Minha parceria com Moraes Moreira ou Uma língua que desaparece
Para mim, Moraes Moreira está entre os maiores da nossa música. E os Novos Baianos ocupa, no meu panteão, o posto da maior banda de rock do Brasil. Digo “de rock”, porque em geral as bandas são “de rock”, e eles faziam parte do melhor rock brasileiro, daquele que não dava bola para as fronteiras de gênero e misturava tudo que aparecia pela frente. Antropófagos musicais, como os Secos e Molhados, Melodia, Gal, Macalé, Gil, Tom Zé, Caetano. Poderia dizer, sem pestanejar, que é a maior banda do Brasil, independente de estilo e de época, e uma das melhores do mundo. Os Novos Baianos fizeram de tudo um muito e foram uma luz alternativa, uma fonte de alegria, nos tempos sombrios e tristes da Ditadura. Eu assisti a infinitos shows deles. Era uma celebração. Havia muitas bandas dentro de uma banda só. Muitos cantores fabulosos. Nunca houve nada parecido. Depois, em carreira solo, Moraes revolucionou o carnaval brasileiro e deixou um repertório inacreditável.

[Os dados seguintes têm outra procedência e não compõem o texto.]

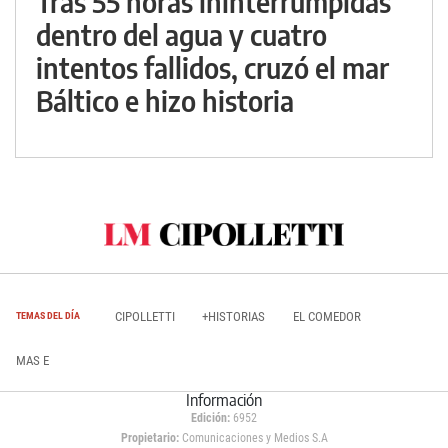
Tras 55 horas ininterrumpidas
dentro del agua y cuatro
intentos fallidos, cruzó el mar
Báltico e hizo historia
CIPOLLETTI
+HISTORIAS
EL COMEDOR
TEMAS DEL DÍA
MAS E
Información
Edición:
6952
Propietario:
Comunicaciones y Medios S.A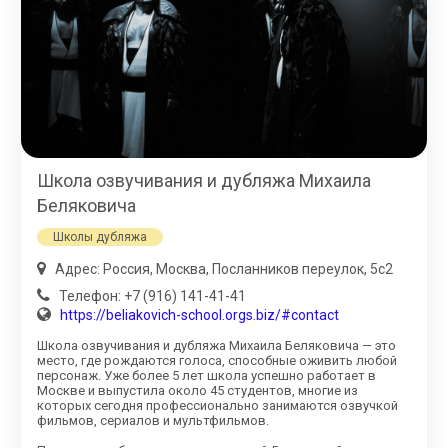
Школа озвучивания и дубляжа Михаила
Беляковича
Школы дубляжа
Адрес: Россия, Москва, Посланников переулок, 5с2
Телефон: +7 (916) 141-41-41
https://beliakovich-school.orgs.biz/#contact
Школа озвучивания и дубляжа Михаила Беляковича — это
место, где рождаются голоса, способные оживить любой
персонаж. Уже более 5 лет школа успешно работает в
Москве и выпустила около 45 студентов, многие из
которых сегодня профессионально занимаются озвучкой
фильмов, сериалов и мультфильмов.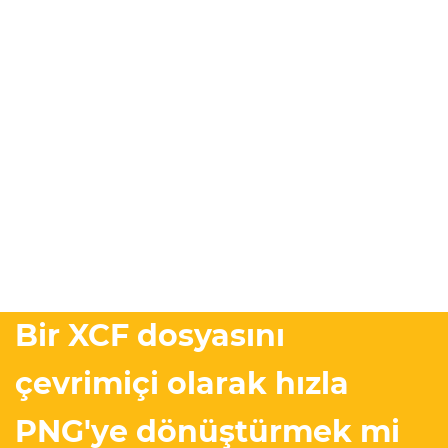
Bir XCF dosyasını
çevrimiçi olarak hızla
PNG'ye dönüştürmek mi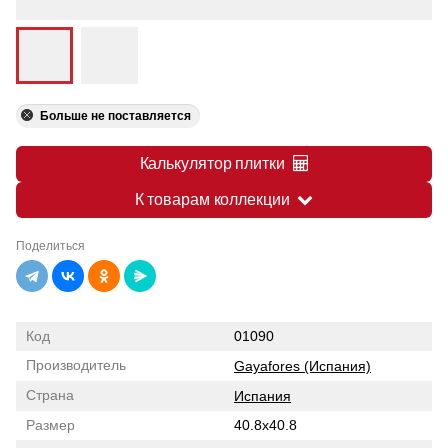
Больше не поставляется
Калькулятор плитки
К товарам коллекции
Поделиться
Код
01090
Производитель
Gayafores (Испания)
Страна
Испания
Размер
40.8x40.8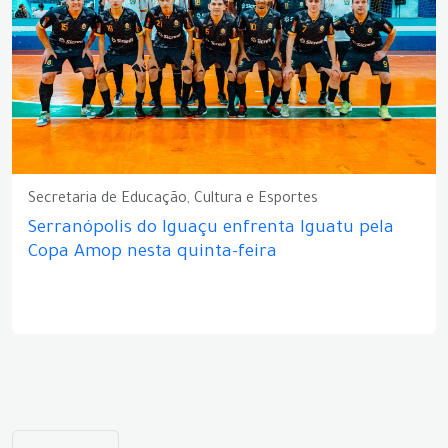
Secretaria de Educação, Cultura e Esportes
Serranópolis do Iguaçu enfrenta Iguatu pela
Copa Amop nesta quinta-feira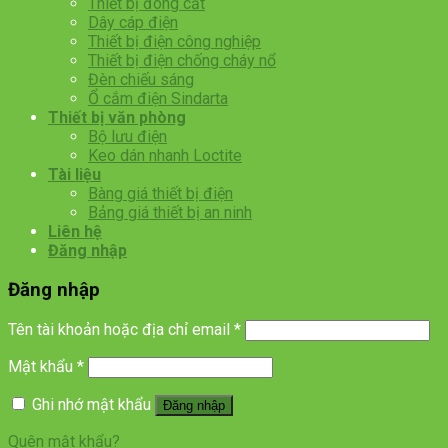
Thiết bị đóng cắt
Dây cáp điện
Thiết bị điện công nghiệp
Thiết bị điện chống cháy nổ
Đèn chiếu sáng
Ổ cắm điện Sindarta
Thiết bị văn phòng
Bộ lưu điện
Keo dán nhanh Loctite
Tài liệu
Bàng giá thiết bị điện
Bảng giá thiết bị an ninh
Liên hệ
Đăng nhập
Đăng nhập
Tên tài khoản hoặc địa chỉ email
*
Mật khẩu
*
Ghi nhớ mật khẩu
Đăng nhập
Quên mật khẩu?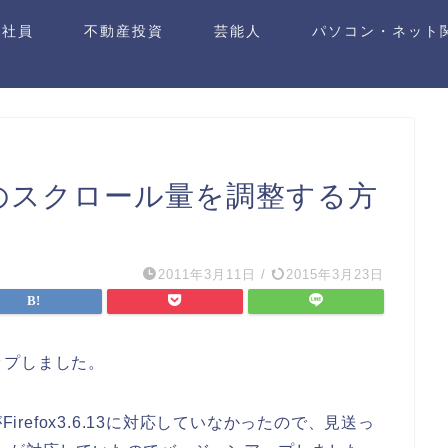
遣社員
不動産投資
芸能人
パソコン・ネット
refoxのスクロール量を調整する方
2011年3月11日
/
2015年3月23日
ンアップしました。
irefox3.6.13に対応していなかったので、見送っ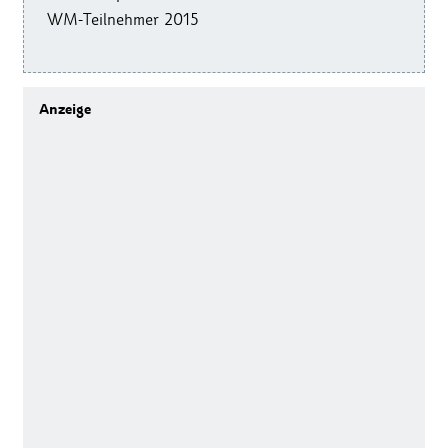
WM-Teilnehmer 2015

Toda essa introdução laudatória (e olha que eu me contive para não escrever muito mais) é só para dizer que, infelizmente, não tenho uma parceria com Moraes. E olha que foi por muito pouco. A gente chegou a combinar um encontro musical — que nunca aconteceu. Foi no lançamento de Poeta não tem idade, seu livro de poemas em forma de cordel, na Livraria Argumento no Leblon. Isso faz alguns anos. Foi em novembro de 2016, bem antes do fim do mundo. Os Novos Baianos estavam se preparando para voltar. Por conta disso, a gente ia ter que esperar um pouco. Antonio, meu filho, músico e muito fã do Moraes, vivia me cobrando essa parceria. Internamente eu me cobrava ainda muito mais, mas não tomava nunca a iniciativa.
Hoje, apesar da dor e da frustração, percebo que faz todo o sentido não ter rolado. Nunca entendi qual colaboração eu teria a dar a uma canção de Moraes Moreira. Para mim, ele falava numa outra língua que, embora eu adorasse e compreendesse, não sabia falar. As harmonias e os formatos das suas canções são tão especiais e livres que minha interferência só as tornaria mais convencionais. Sentia a mesma coisa em relação às letras. Sua espontaneidade, que beira os improvisos dos repentistas — ainda mais depois que mergulhou no cordel –, ia ficar travada na minha introspecção e na minha rigidez poética.
Acho que o que eu queria realmente, e não percebi na época, era sentar a seu lado enquanto ele estivesse compondo, como uma forma de aprender seu idioma, seus caminhos harmônicos e melódicos. Eu queria ser seu amigo. Mas como ser fã e amigo ao mesmo tempo? E como ser amigo de alguém que fala em outra língua?
Nossos caminhos já haviam se cruzado no século passado, numa oficina de poesia que mais parece mitologia que algo acontecido entre os mortais. Os professores eram Waly Salomão e Antonio Cícero. Toda semana tinha algum convidado para conversar com a turma. Entre eles estiveram Caetano Veloso, Jorge Mautner, Galvão — parceiro constante de Moraes –, Pedro Bial (!). E entre os meus colegas estavam os já famosos Marina Lima e Moraes Moreira. Eu tinha dezoito anos e uma timidez do tamanho do meu ego. Um ano antes eu havia andando seis quilômetros a pé para ir de Arraial da Ajuda até Trancoso só para assistir a um show do meu futuro colega. O Brock só aconteceria uns três anos depois. Naquela época, ser parceiro de Moraes era algo inconcebível. Éramos de mundos separados. Trocamos pouquíssimas palavras. Será que já era um problema de idioma?
Mas eu queria muito ter sido parceiro dele. Desejei ter pelo menos alguns rascunhos de letra e de melodia para não chegar desprevenido às margens dessa cachoeira de criatividade. Não queria fazer feio diante do ídolo. Nunca consegui nenhum rabisco que me ajudasse a por os pés nessas águas. Fui adiando até que hoje nossa parceria virou história não vivida, um relato no livro dos sonhos.
A morte de Moraes é arrasadora para mim e para o Brasil. Em alguns países da África Ocidental, os griots, sábios mais velhos, são os responsáveis pela transmissão oral do conhecimento de suas comunidades. Quando morre um griot, diz-se que morre uma biblioteca. Para mim, é como se uma língua tenha acabado de desaparecer, e eu perdi a chance de aprender com o único professor que a conhecia. Ficou só o plano não realizado na dedicatória do seu livro.